**Data section:**
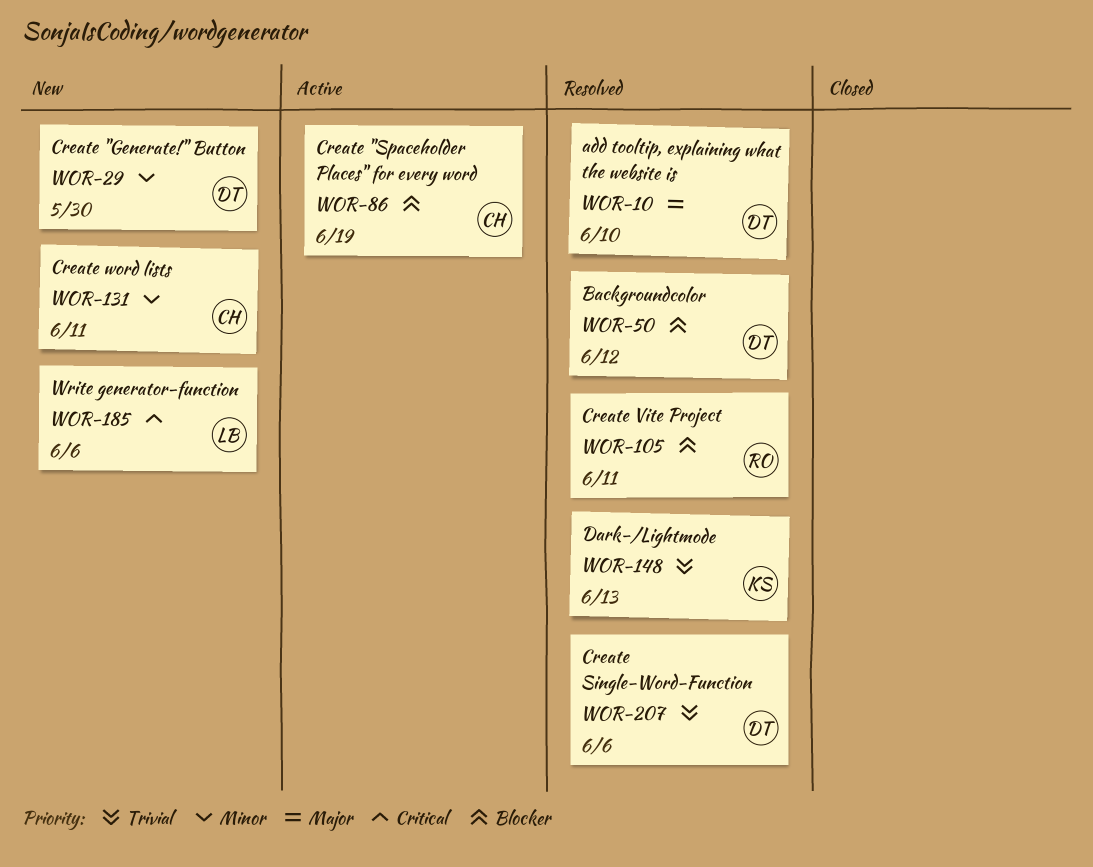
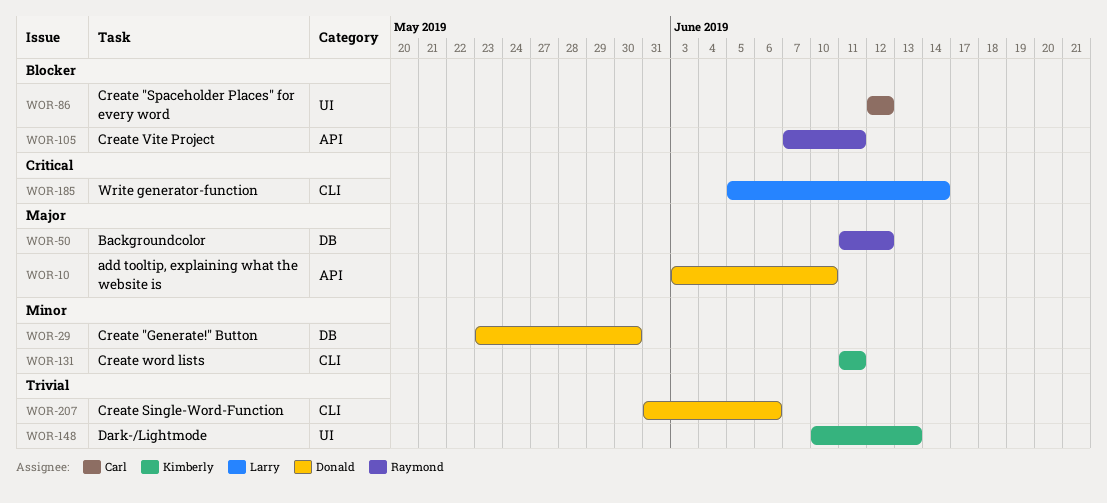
WOR-50, owner: Donald -> Raymond
WOR-50, priority: Blocker -> Major
WOR-86, due: Jun 19 -> Jun 12
WOR-131, owner: Carl -> Kimberly
WOR-185, due: Jun 6 -> Jun 14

**Work task:** Looking at the listing above, count every line in which the string "owner" appears, and give only that count.

**Response to this exercise:** 2